Der Gedächtniswaldförster kommt in Leer oft ins Gespräch mit Besuchern. Für viele hat der Baum, unter dem ein Verstorbener liegt, eine besondere Bedeutung: „Sie sagen, das Leben geht im Baum weiter.“ Unter einem solchen Baum beobachte er teils rührende Szenen: „Die Leute umarmen den Baum“ – Oder sie kommen dort zu einem Picknick mit der Familie zusammen. Solche Momente werden nun auch in Friedeburg möglich: Von den insgesamt 400 Hektar Wald sind etwa sechs Hektar mit einem Wegenetz aus Holzhackschnitzeln hergerichtet worden, über die alle Plätze und Bestattungsbäume gut erreichbar sind. „Man kann hier spazieren gehen und seinen Gedanken freien Lauf lassen.“ Gedächtniswaldförster in Friedeburg ist Peter Kursiss. Ein Andachtsplatz wurde hier bereits geschaffen, auf dem Trauerfeiern stattfinden können. Zusätzlich sollen in den kommenden Monaten eine Andachtshütte und ein Büro sowie sanitäre Anlagen ergänzt werden, fasst Bley zusammen. Im Frühjahr 2024 ist zudem die Fertigstellung eines Tierfriedhofs geplant.

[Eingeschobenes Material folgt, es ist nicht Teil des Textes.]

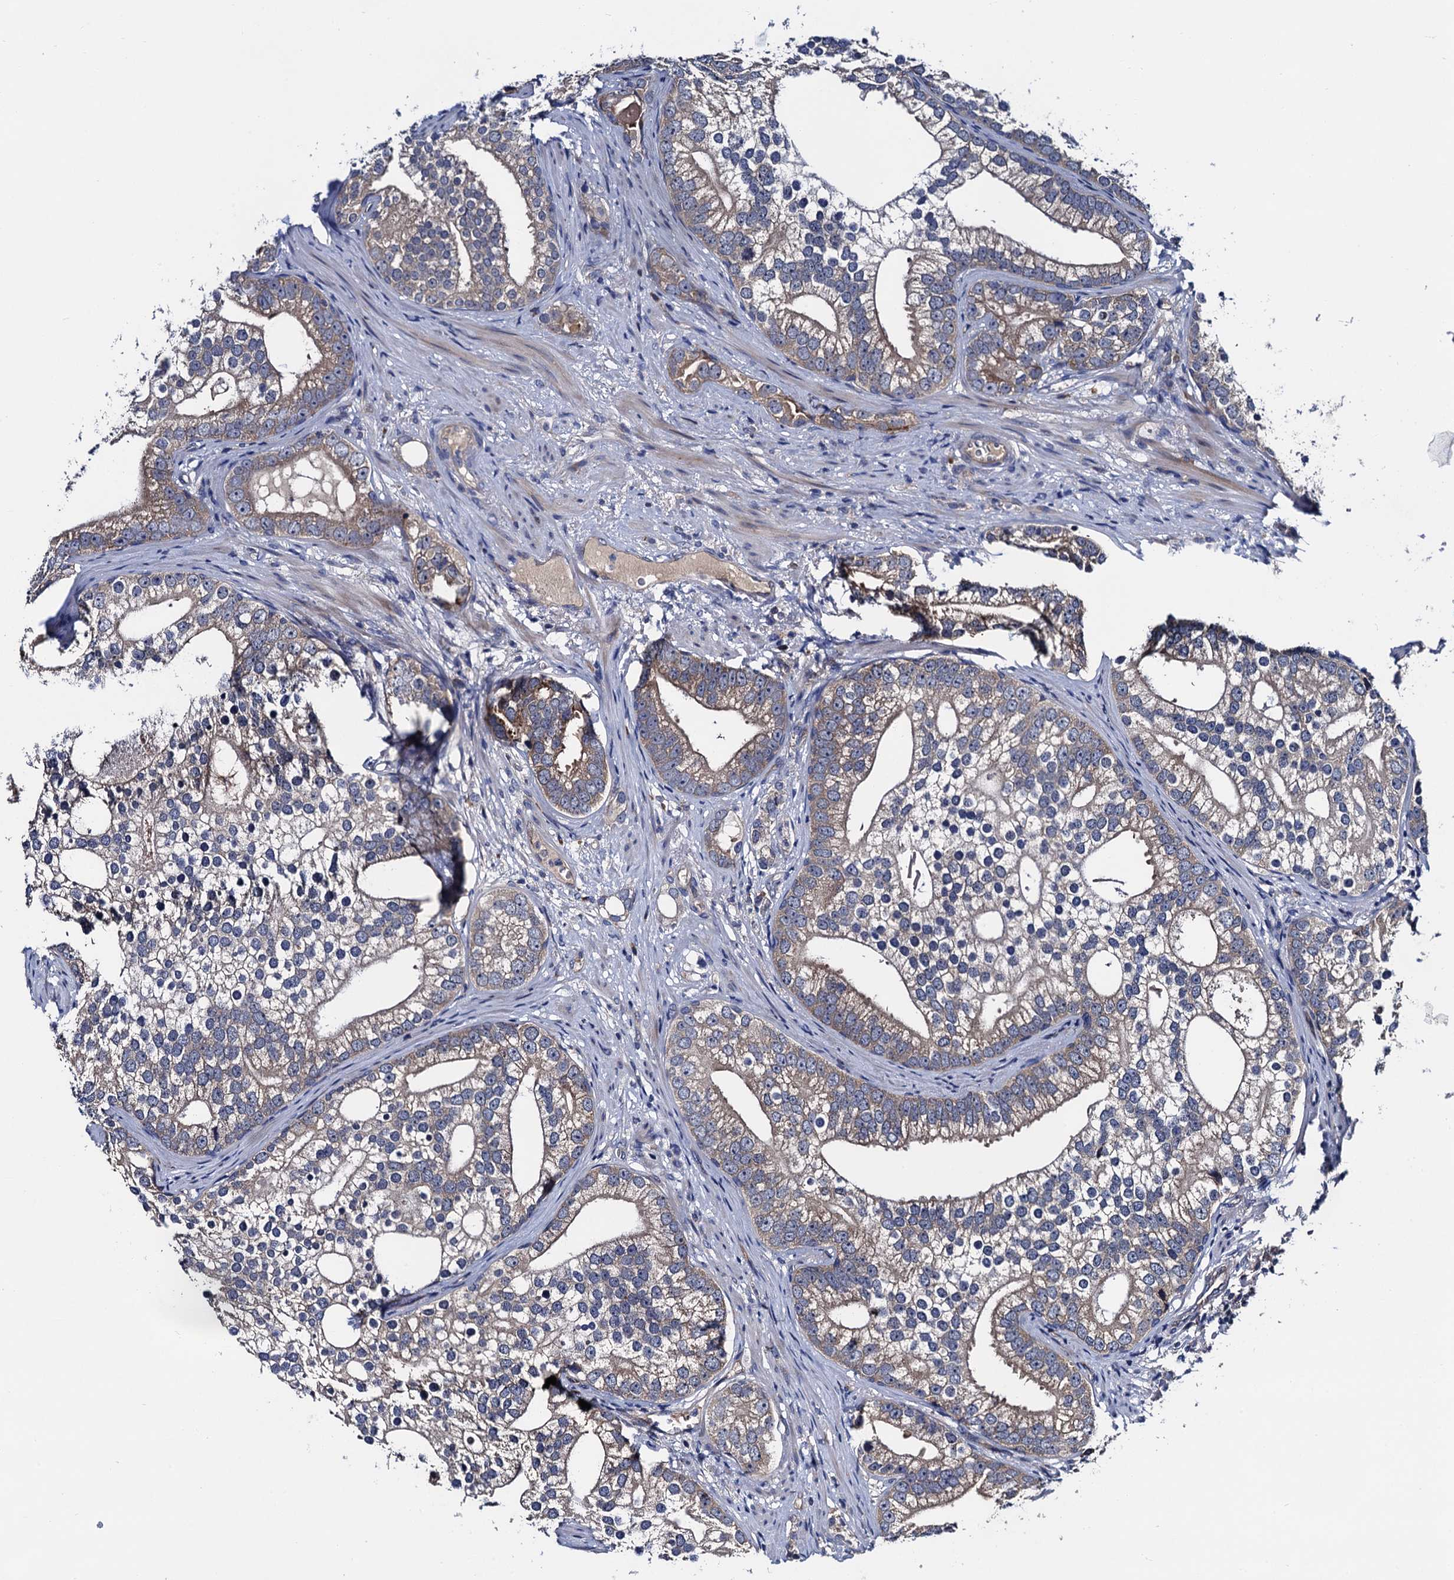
{"staining": {"intensity": "weak", "quantity": "25%-75%", "location": "cytoplasmic/membranous"}, "tissue": "prostate cancer", "cell_type": "Tumor cells", "image_type": "cancer", "snomed": [{"axis": "morphology", "description": "Adenocarcinoma, High grade"}, {"axis": "topography", "description": "Prostate"}], "caption": "Brown immunohistochemical staining in prostate cancer shows weak cytoplasmic/membranous staining in about 25%-75% of tumor cells.", "gene": "TRMT112", "patient": {"sex": "male", "age": 75}}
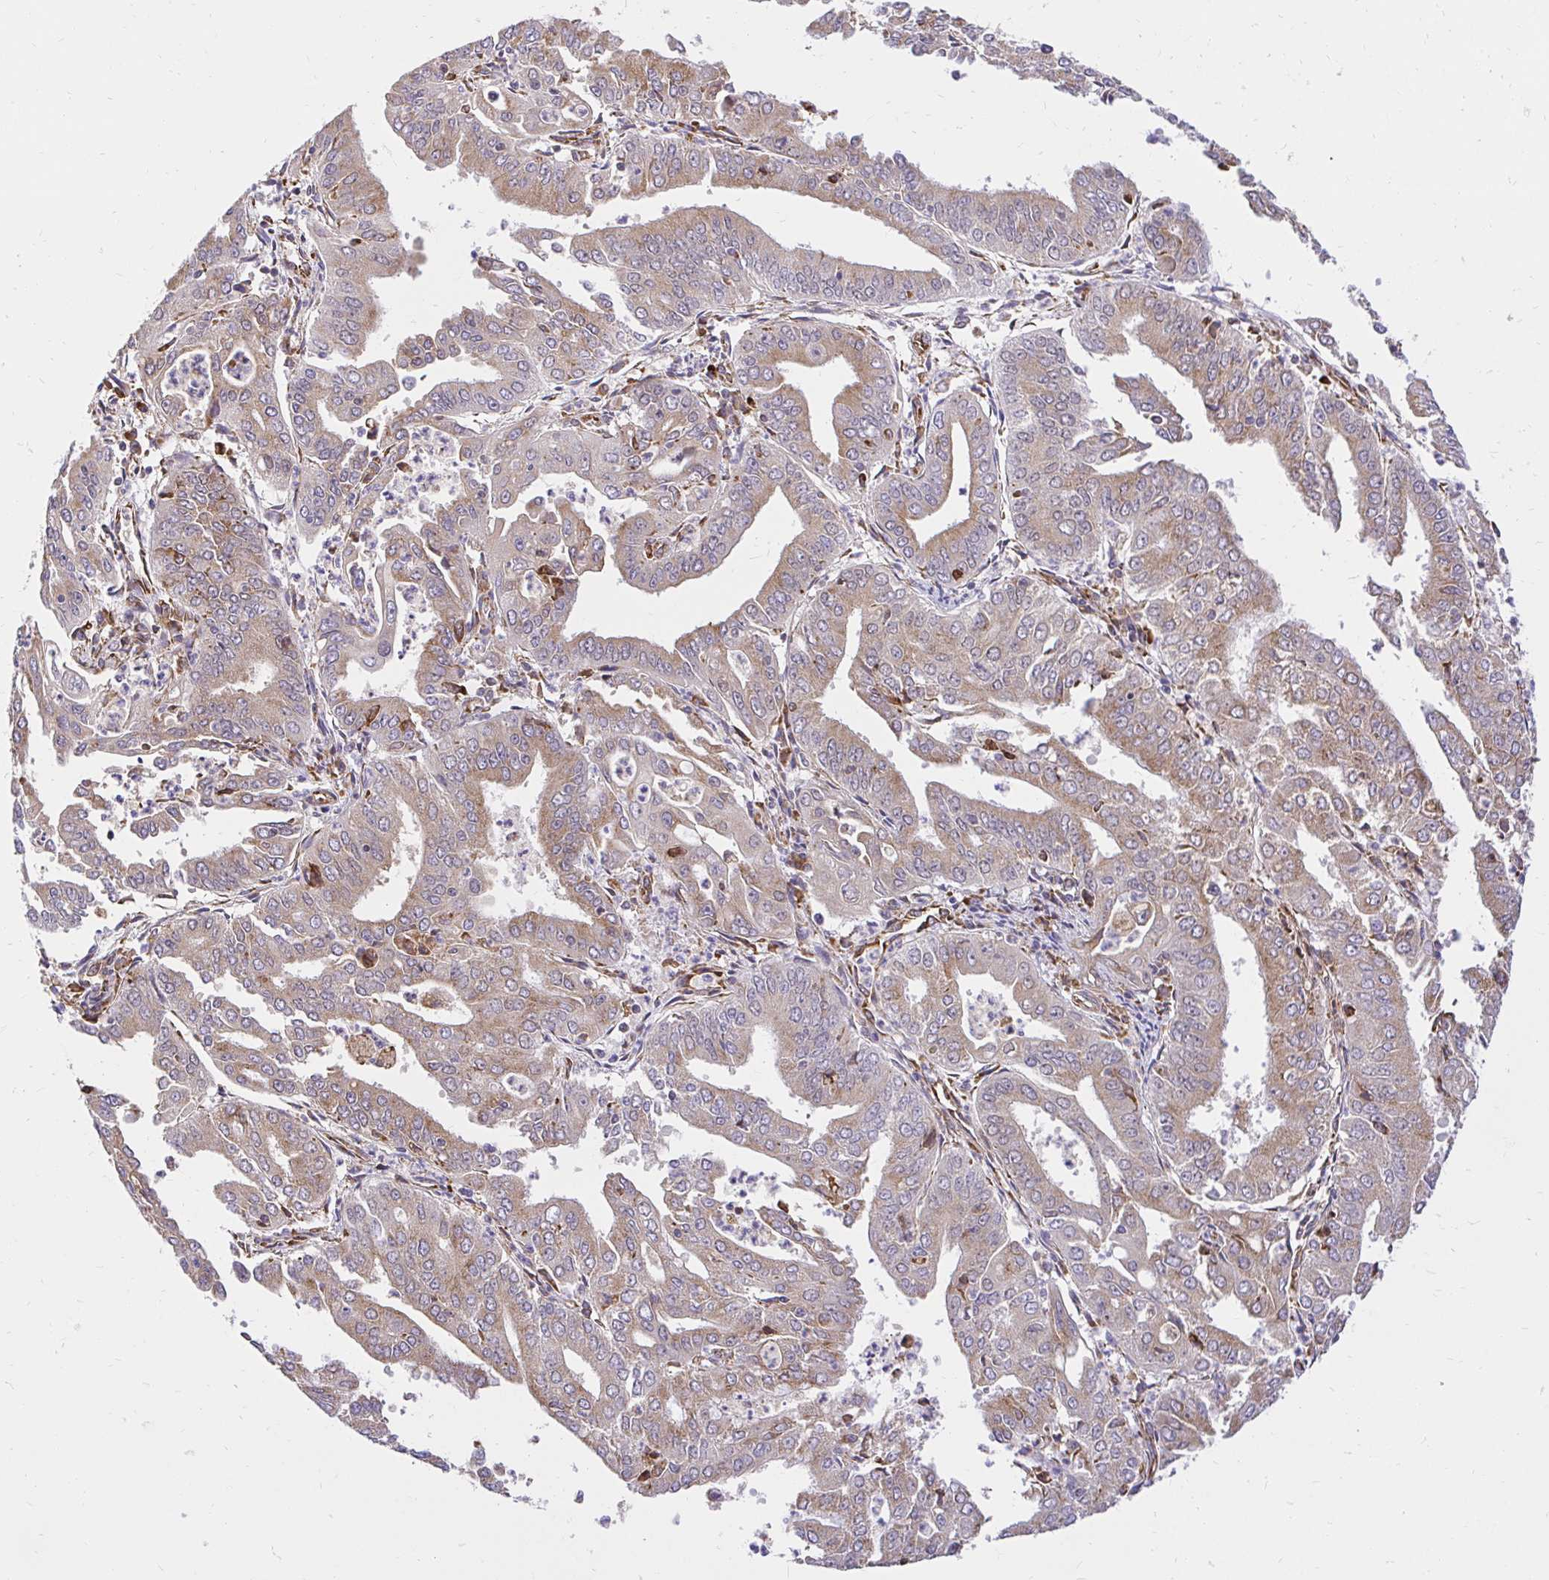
{"staining": {"intensity": "moderate", "quantity": ">75%", "location": "cytoplasmic/membranous"}, "tissue": "cervical cancer", "cell_type": "Tumor cells", "image_type": "cancer", "snomed": [{"axis": "morphology", "description": "Adenocarcinoma, NOS"}, {"axis": "topography", "description": "Cervix"}], "caption": "Immunohistochemistry (IHC) image of neoplastic tissue: adenocarcinoma (cervical) stained using IHC reveals medium levels of moderate protein expression localized specifically in the cytoplasmic/membranous of tumor cells, appearing as a cytoplasmic/membranous brown color.", "gene": "NAALAD2", "patient": {"sex": "female", "age": 56}}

Zur Einweihung wurde, wie es sich für einen solchen Anlass gehört, auch ein Baum gepflanzt. Maximilian Graf von Wedel (von links), Friedeburgs Bürgermeister Helfried Goetz, die Wieseder Ortsvorsteherin Elke Hildebrandt, stellvertretender Landrat Hans-Hermann Lohfeld und Generalbevollmächtigter auf Schloss Gödens, Enno Herlyn, griffen zum Spaten. Foto: Ullrich
Zur Einweihung wurde, wie es sich für einen solchen Anlass gehört, auch ein Baum gepflanzt. Maximilian Graf von Wedel (von links), Friedeburgs Bürgermeister Helfried Goetz, die Wieseder Ortsvorsteherin Elke Hildebrandt, stellvertretender Landrat Hans-Hermann Lohfeld und Generalbevollmächtigter auf Schloss Gödens, Enno Herlyn, griffen zum Spaten. Foto: Ullrich

Es sei ein Ort der Würde, lobt Friedeburgs Bürgermeister Helfried Goetz (parteilos) im Rahmen der Einweihung. Und ein weiteres gut erreichbares Angebot an die Friedeburger. „Das Bestattungswesen ist im Wandel“, sagt er mit Verweis auf den nahegelegenen Wieseder Friedhof. Nicht jeder in der Gemeinde war im Vorfeld glücklich über die Pläne. Doch viele Bürger wollten eben genau so einen Ort für ihre letzte Ruhe. Als die Planung begann, habe es im Kreis Wittmund keine Möglichkeit für eine Baumbestattung in einem Wald gegeben, erinnert der stellvertretende Landrat des Landkreises Wittmund, Hans-Hermann Lohfeld (SPD). Es wurde nachgebessert: Im Wittmunder Wald gibt es seit Sommer einen Friedwald. Nun zieht Wiesede mit dem Gedächtnisforst nach.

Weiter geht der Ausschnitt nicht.